Trump has also staffed his administration with a lot of senior military officers — including Secretary of Defense James Mattis and Secretary of Homeland Security John Kelly — and he seems inclined to delegate more authority over military operations to the military itself. That approach might make sense (and it does give him someone to blame if things go wrong), except that there’s no reason to think any of the generals know how to win this one either. Remember: It was generals like Stanley McChrystal who urged Obama to escalate the war in 2009, to little avail.
Contrary to what some on the left believe, the U.S. military is not inherently bellicose (indeed, it is often less war-prone than some civilians). But it doesn’t like to lose and doesn’t even like fighting to a draw. As long as the president and Congress will go along, in short, the military will continue to kick the can down the road, even if this does not alter the strategic situation in the slightest and continues to distract and divert the country from more pressing tasks.

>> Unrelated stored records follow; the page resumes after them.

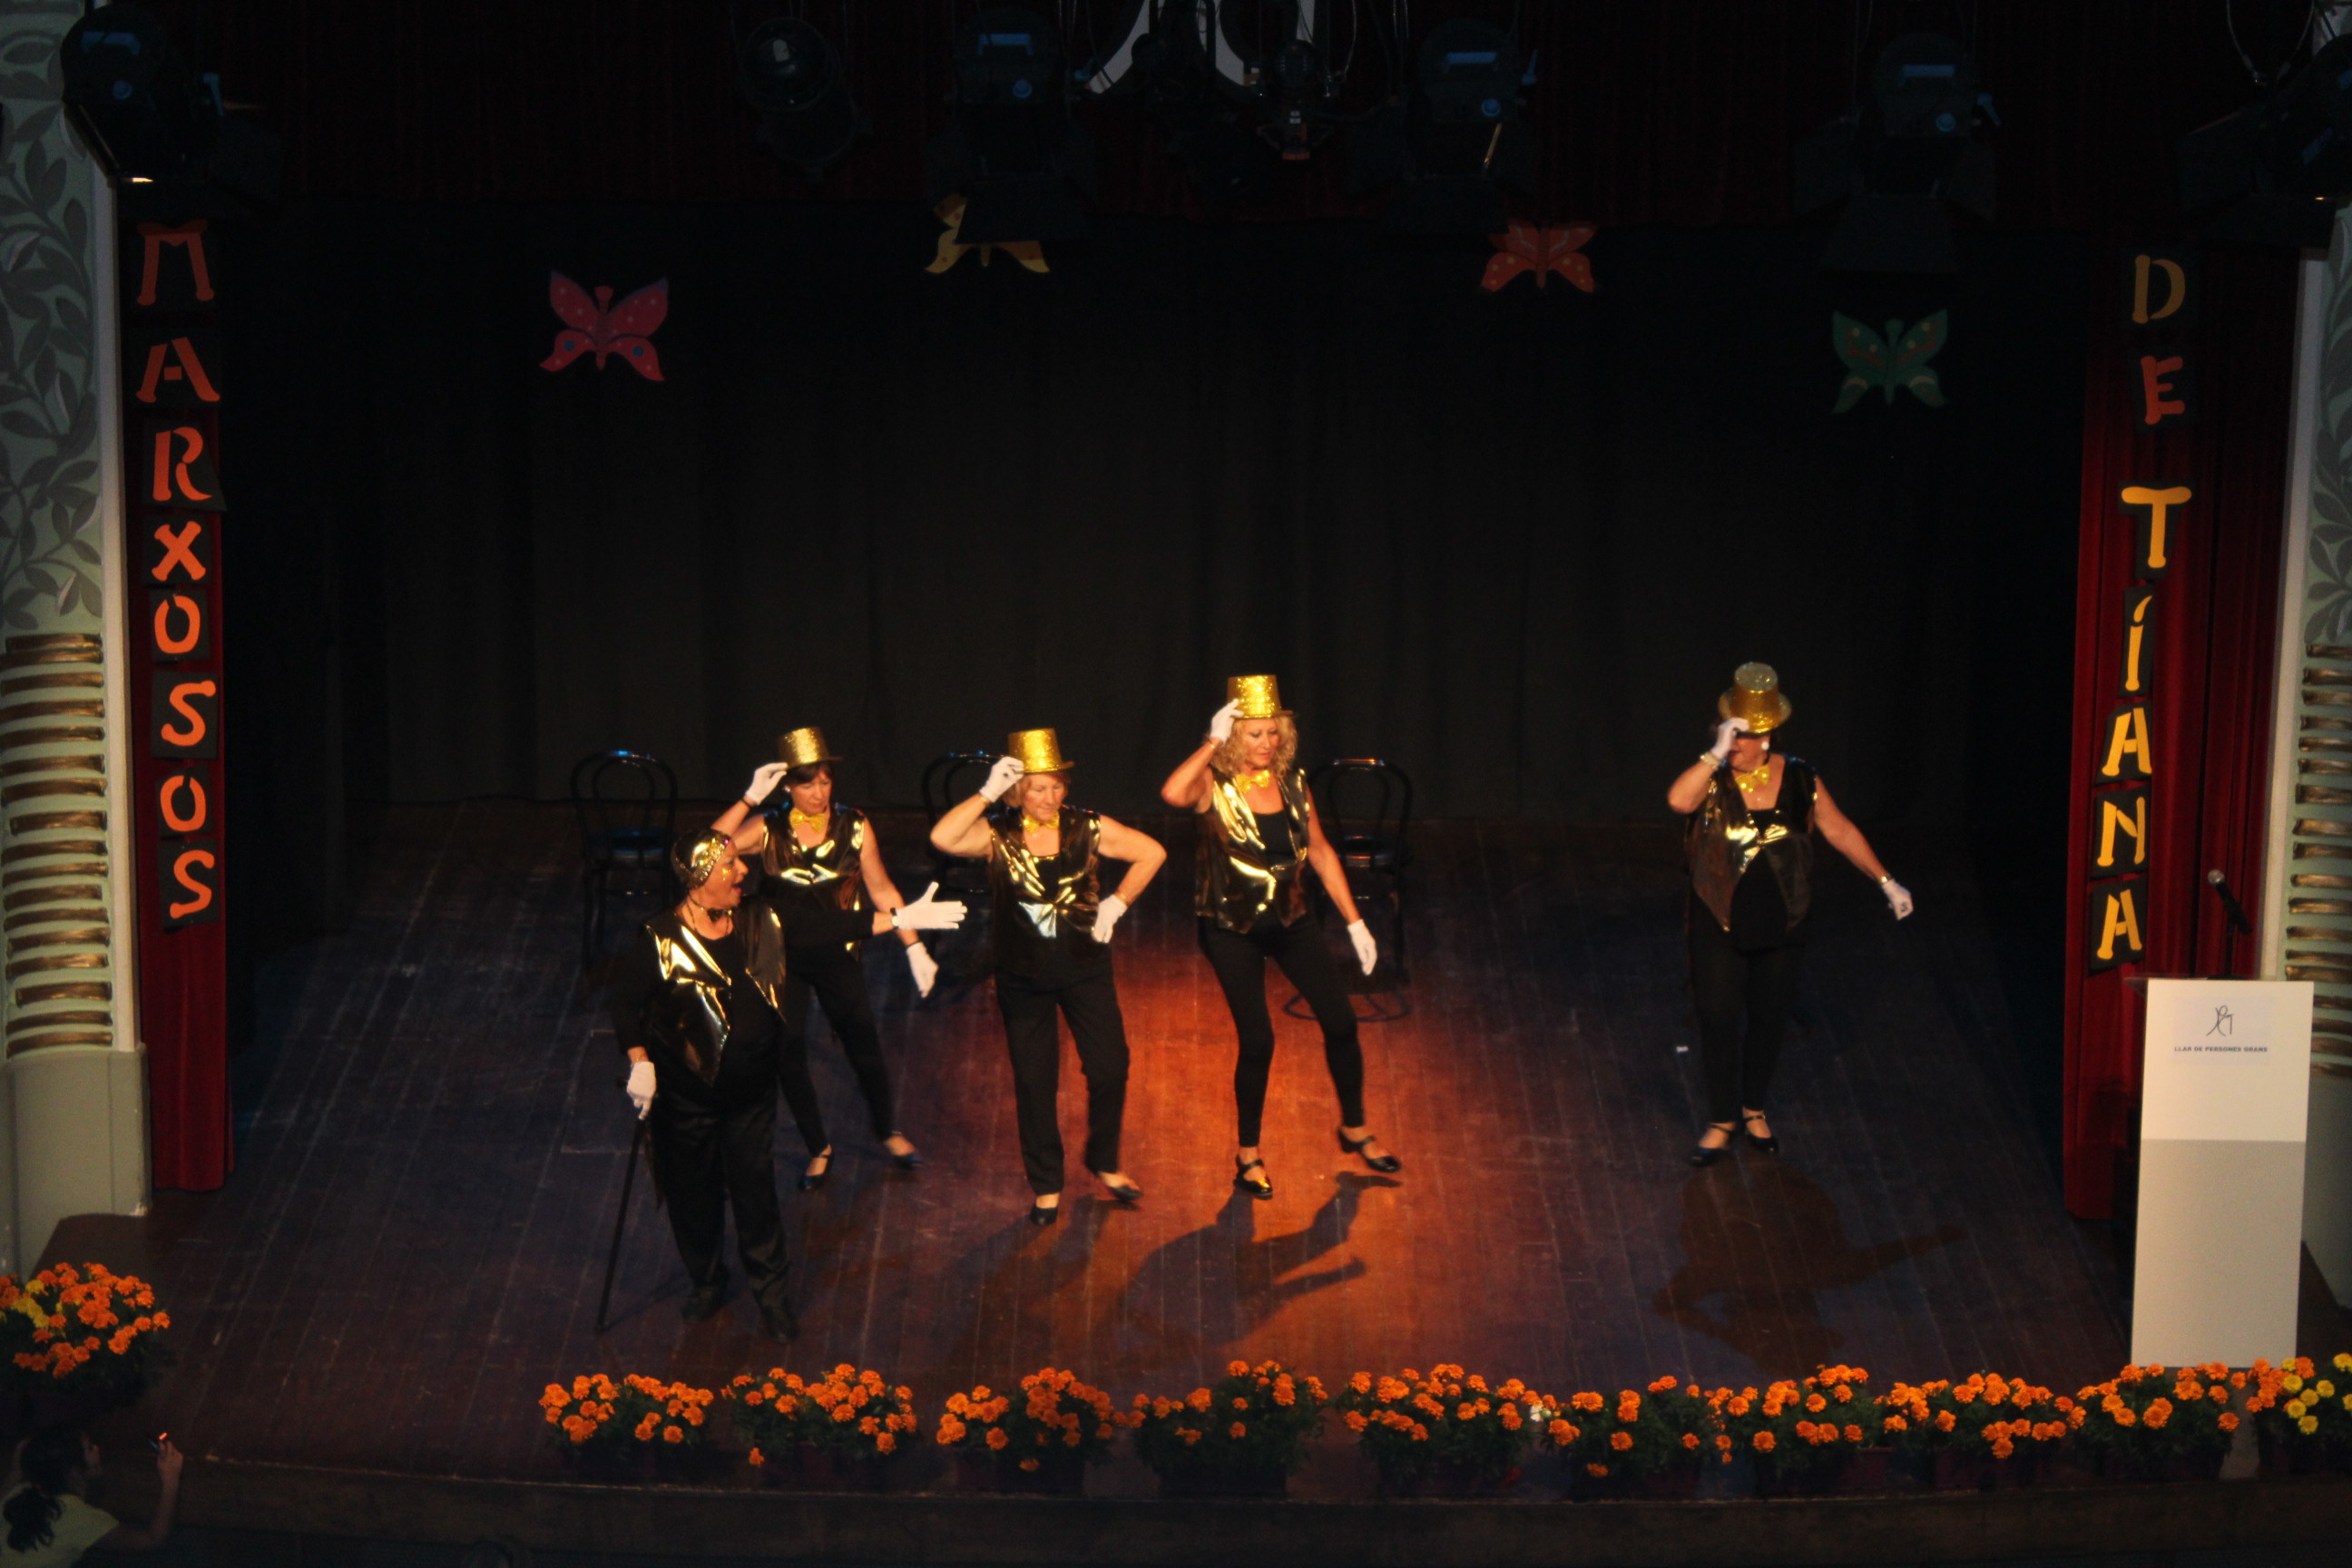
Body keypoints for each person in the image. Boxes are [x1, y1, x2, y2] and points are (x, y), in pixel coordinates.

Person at [609, 829, 964, 1338]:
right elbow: (624, 1003)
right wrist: (640, 1061)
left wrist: (902, 919)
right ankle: (707, 1283)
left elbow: (832, 925)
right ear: (701, 877)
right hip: (687, 1101)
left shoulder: (764, 916)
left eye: (740, 861)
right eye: (730, 865)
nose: (742, 871)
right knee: (694, 1199)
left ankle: (772, 1297)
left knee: (756, 1198)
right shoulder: (660, 939)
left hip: (751, 1095)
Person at [1161, 675, 1400, 1201]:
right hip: (1232, 927)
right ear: (1233, 737)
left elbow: (1320, 851)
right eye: (1254, 734)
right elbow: (1173, 792)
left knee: (1341, 1022)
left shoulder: (1292, 782)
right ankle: (1248, 1156)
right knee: (1259, 1041)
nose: (1267, 743)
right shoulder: (1212, 784)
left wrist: (1355, 923)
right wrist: (1211, 741)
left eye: (1273, 733)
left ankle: (1355, 1127)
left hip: (1291, 919)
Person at [1665, 662, 1913, 1167]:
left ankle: (1753, 1108)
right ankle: (1721, 1120)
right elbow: (1677, 801)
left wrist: (1886, 881)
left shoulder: (1801, 777)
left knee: (1769, 1017)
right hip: (1720, 916)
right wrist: (1714, 754)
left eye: (1742, 735)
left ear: (1766, 737)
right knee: (1717, 1016)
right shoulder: (1713, 775)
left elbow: (1839, 830)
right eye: (1728, 732)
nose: (1733, 742)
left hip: (1783, 919)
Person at [930, 728, 1168, 1225]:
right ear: (1017, 790)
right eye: (1037, 787)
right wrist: (986, 792)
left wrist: (1117, 903)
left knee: (1110, 1068)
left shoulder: (1087, 827)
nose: (1049, 796)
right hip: (1023, 976)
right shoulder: (996, 834)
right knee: (1035, 1083)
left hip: (1084, 968)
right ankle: (1046, 1184)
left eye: (1056, 786)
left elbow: (1152, 852)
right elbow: (943, 838)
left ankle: (1103, 1159)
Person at [710, 727, 932, 1191]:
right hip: (780, 956)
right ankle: (818, 1146)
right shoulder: (768, 828)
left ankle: (888, 1130)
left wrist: (914, 945)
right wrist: (750, 798)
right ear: (788, 787)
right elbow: (707, 850)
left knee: (863, 1043)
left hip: (836, 951)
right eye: (807, 784)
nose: (819, 793)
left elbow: (882, 889)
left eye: (826, 782)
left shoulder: (855, 826)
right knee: (787, 1050)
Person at [2, 1426, 181, 1563]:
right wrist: (171, 1481)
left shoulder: (19, 1494)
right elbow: (153, 1540)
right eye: (89, 1448)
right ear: (73, 1469)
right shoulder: (79, 1517)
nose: (96, 1449)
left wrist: (16, 1470)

The second worrisome feature is Trump’s disregard for diplomacy. Secretary of State Rex Tillerson is an amateur diplomat who apparently supports Trump’s proposal to cut the State Department’s budget by nearly 30 percent, and his initial forays into foreign policy suggest he still has a lot to learn.
Indifference to diplomacy is a problem here because the only long-term solution to the Afghan morass is a broad political settlement that reconciles the competing factions within Afghanistan and gets the outside powers that have been interfering there to play more constructive roles. For example, nearly everyone agrees that a central problem is the Taliban’s ability to use Pakistani territory as a sanctuary (not to mention the support they get from Pakistani intelligence), which in turn means success requires persuading Islamabad to change its policies. That may not be possible, but it is ultimately a diplomatic challenge rather than a military one. The bottom line: If training Afghan security forces and killing Taliban leaders with drone strikes could solve this problem, our past efforts would have achieved a lot more by now. Without a robust, sophisticated, and knowledgeable diplomatic effort, long-term success will remain elusive.
Which brings me to National Security Advisor H. R. McMaster. Not only does McMaster have personal experience in Afghanistan (where he ran U.S. anti-corruption efforts), but he is also the author of Dereliction of Duty, a famous study of the U.S. military’s failure to give its civilian overseers accurate and honest advice during the Vietnam War. McMaster has offered upbeat bromides about Afghanistan in the past, but that was then and this is now. The question is: At this point, does he appreciate the difficulty — indeed, the futility — of what we keep trying to do in Afghanistan and the impossibility of trying to teach sheep to fly? And if he has figured this out, will he tell the president?